Begin Reading text

A sea of parking lots and a lone tall building stranded in between. This was my first impression of the United States as I touched down at JFK Airport. When I made my way to upstate New York for grad school, taking up residence in a neighborhood 9,000 miles away from India in “the Land” was the furthest thing on my mind.
My first introduction to Cleveland was through the eyes of Norman Krumholz and John Forester. Their book Making Equity Planning Work was course material for a class that Forester led at planning school. However, it was not until I arrived in Cleveland did I understand the influence of Krumholz on an entire generation of city planners, community activists, and practitioners. Their book gave me a glimpse into the politics, the intrigue, and, most importantly, the community that shaped the city.
On my first night in the city, I remember walking up to the roof of the Cleveland Hostel and taking in the skyline. It was appropriate that my first interaction in the city be at a place that brought people together. The charm of a social space, public or private, has magic in it. From riding the #22 bus and sharing space with riders to sitting on the West Side Market’s mezzanine watching the rush of morning shoppers, I found joy in the small things.
Wading into the East vs. West conundrum, I picked sides with Ohio City for a West 40th Street neighborhood that is more a hidden alley than street. A community where big box modern homes with large windows are starting to outnumber the older residents, but where hopscotch patterns made of chalk on the sidewalks, used car lots and folks selling fresh farm eggs are still available in plenty. As I walk around Ohio City, I am constantly surprised by the nuggets of history I discover, the beauty from a time gone and the resurgence that pushes through the new. The architect in me feels at home in the comforting stone of the St. John’s Episcopal Church or the streamlined shape of the Greyhound bus station on Chester. The city planner in me marvels at how the city changes every block, from the glitz of the University area to walking under the bridge and entering the boarded parts of East Cleveland. The tension of race that hangs as apprehensively as the Sidaway Bridge.

End Reading text
Begin Dataset rows

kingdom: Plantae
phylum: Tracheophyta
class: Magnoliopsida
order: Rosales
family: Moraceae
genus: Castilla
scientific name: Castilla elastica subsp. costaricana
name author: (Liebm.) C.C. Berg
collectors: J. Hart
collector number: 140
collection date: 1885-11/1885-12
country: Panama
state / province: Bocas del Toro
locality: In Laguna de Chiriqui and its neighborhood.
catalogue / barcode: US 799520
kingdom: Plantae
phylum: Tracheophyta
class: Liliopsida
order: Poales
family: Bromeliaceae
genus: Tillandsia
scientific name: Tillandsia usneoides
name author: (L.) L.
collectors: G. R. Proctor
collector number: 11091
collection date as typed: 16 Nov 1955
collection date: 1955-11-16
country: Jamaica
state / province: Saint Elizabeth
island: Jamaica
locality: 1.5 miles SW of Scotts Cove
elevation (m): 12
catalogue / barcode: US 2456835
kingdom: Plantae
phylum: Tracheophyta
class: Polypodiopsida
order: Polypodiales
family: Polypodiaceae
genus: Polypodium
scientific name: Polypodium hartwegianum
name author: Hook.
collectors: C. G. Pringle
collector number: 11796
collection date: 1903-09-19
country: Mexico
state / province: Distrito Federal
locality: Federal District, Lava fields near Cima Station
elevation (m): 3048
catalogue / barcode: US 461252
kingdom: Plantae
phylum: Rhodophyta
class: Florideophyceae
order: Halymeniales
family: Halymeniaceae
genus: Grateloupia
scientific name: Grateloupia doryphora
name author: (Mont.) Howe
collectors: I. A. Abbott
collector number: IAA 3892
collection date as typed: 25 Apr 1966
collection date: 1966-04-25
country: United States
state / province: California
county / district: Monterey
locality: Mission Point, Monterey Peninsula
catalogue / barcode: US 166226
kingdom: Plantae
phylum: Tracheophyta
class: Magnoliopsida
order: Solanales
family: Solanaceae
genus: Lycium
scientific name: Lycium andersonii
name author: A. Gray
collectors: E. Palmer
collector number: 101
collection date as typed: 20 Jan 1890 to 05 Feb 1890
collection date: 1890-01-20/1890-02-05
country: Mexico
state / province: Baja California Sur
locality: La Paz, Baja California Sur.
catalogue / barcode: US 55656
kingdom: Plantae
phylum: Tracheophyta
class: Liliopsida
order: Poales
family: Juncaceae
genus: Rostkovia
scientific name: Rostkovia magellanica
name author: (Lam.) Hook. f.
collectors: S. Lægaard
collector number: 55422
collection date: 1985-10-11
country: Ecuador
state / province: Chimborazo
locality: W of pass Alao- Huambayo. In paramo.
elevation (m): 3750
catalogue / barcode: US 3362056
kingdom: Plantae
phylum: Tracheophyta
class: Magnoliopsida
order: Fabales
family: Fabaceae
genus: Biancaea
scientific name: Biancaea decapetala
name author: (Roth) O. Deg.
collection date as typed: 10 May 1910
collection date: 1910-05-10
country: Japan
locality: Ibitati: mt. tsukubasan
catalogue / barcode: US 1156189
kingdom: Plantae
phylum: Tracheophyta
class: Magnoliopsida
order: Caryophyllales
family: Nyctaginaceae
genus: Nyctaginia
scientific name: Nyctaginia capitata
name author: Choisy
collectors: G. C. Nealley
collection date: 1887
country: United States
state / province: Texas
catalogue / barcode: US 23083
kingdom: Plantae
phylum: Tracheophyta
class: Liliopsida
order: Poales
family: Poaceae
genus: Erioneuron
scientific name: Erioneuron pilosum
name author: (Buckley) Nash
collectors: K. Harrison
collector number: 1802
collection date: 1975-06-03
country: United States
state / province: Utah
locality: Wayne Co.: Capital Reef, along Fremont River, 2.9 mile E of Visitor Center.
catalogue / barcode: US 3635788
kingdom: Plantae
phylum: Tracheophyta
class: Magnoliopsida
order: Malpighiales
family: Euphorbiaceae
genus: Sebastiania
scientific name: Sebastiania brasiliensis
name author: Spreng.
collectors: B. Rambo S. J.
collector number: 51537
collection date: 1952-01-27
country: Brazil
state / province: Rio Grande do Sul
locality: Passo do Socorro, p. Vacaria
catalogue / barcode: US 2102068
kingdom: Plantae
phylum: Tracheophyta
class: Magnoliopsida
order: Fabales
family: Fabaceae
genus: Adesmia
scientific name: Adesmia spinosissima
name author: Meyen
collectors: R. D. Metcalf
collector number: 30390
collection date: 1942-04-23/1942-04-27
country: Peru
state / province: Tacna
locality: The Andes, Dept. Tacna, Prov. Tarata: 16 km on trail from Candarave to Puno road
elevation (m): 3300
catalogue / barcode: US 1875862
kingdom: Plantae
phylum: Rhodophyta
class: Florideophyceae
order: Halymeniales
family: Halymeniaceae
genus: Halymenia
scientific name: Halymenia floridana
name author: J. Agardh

End Dataset rows

List every named building or structure in Cleveland that the essay about Cleveland mentions. Rely only on the essay about Cleveland, not on the data.

▶ Solution for this exercise
- Cleveland Hostel
- West Side Market
- St. John's Episcopal Church
- Greyhound bus station on Chester
- Sidaway Bridge